Box officeFilms with demonic or supernatural themes dominate Halloween choices. Fantasy hit "Pleasantville" is nudged to second place.

November 02, 1998|From ASSOCIATED PRESS

"John Carpenter's Vampires" edged out the still-strong "Pleasantville" for first place in a Halloween box-office weekend in which six of the top-10 films dealt with supernatural or evil themes.

"Vampires," starring James Woods, overcame bad reviews to open with $9.2 million, the best debut for a Carpenter film, topping his "Escape From L.A.," which opened with $8.9 million in 1996.

In third place was "Practical Magic," "Bride of Chucky" was fifth, "Beloved" was seventh, "What Dreams May Come" was ninth and "Apt Pupil" was 10th. Just missing the top 10 in a weekend filled with death and darkness was the horror film "Urban Legend," in 11th position.

"Pleasantville," an optimistic fantasy about bringing color to the black-and-white TV lives of a sitcom town, sold $6.6 million in tickets for second, losing only 25% of its opening figure in its second week.

DreamWorks' "Antz" took in $4.1 million for fourth place. With $67.4 million in ticket sales to date, it became the top-selling animated feature not made by Disney--surpassing 1996's "Beavis & Butt-head Do America," which took in $62.8 million.

"Practical Magic" made $5.1 million, "Bride of Chucky" grabbed $4 million, and "Rush Hour" pulled in another $3.4 million to take sixth place.

"Beloved" continued to tumble, with $2.6 million. After three weeks, the Oprah Winfrey movie has sold just $18.6 million in tickets.

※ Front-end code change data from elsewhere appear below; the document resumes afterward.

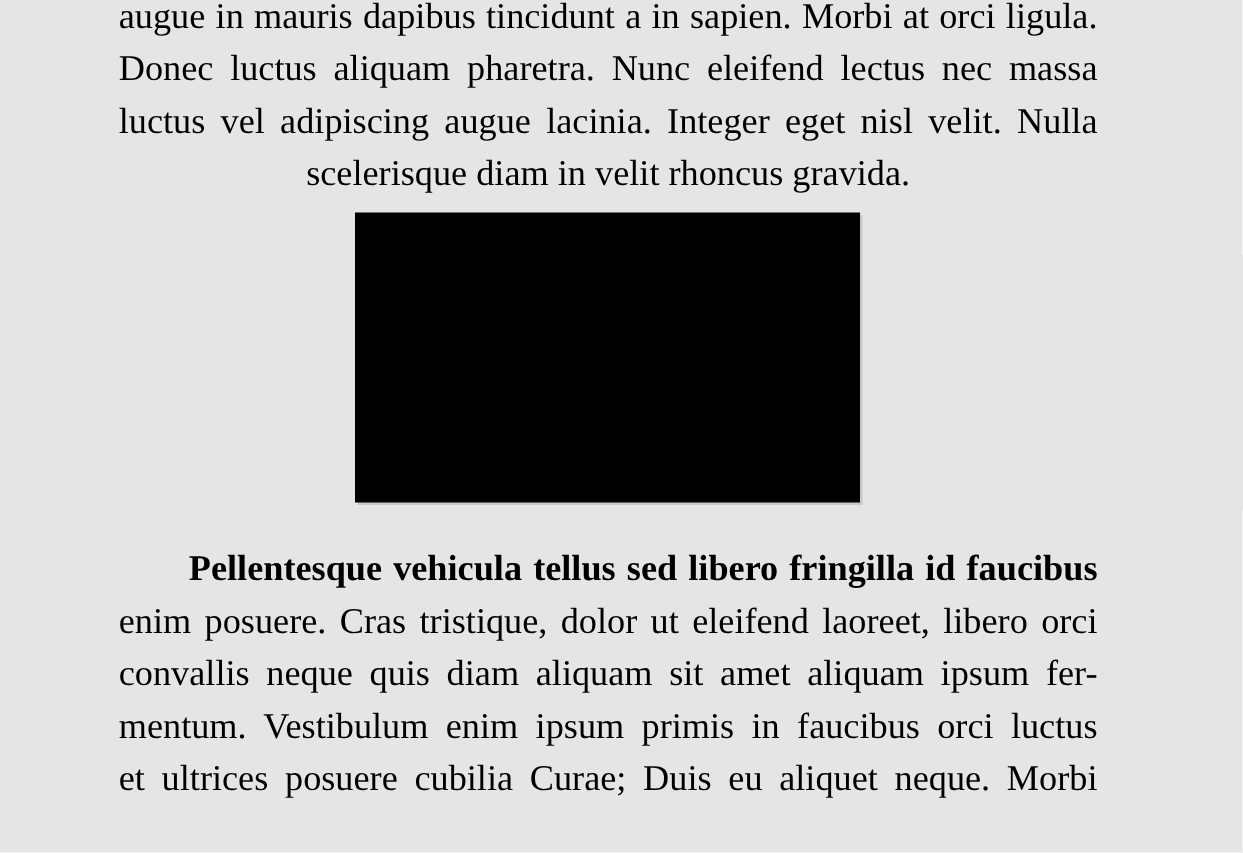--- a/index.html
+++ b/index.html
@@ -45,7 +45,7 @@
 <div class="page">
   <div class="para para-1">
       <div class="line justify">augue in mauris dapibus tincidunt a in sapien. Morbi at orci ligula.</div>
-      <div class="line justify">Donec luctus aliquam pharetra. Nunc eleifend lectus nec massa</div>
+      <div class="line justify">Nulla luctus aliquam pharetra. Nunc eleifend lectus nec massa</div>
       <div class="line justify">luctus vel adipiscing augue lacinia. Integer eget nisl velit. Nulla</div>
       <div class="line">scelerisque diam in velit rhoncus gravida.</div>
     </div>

Plunging further was the futuristic "Soldier," which dropped 60% in its second week to finish eighth with $2.58 million.

"What Dreams May Come" earned $2.4 million, and "Apt Pupil" had $1.7 million.

Among the films in limited release, "Beloved" scriptwriter Richard LaGravenese's directing debut, "Living Out Loud," opened well, collecting $142,700 on eight screens for a per-location average of $17,838. The neo-Nazi tale "American History X" didn't fare as well, bringing in $148,000 on 17 screens for an average of $8,706 per screen.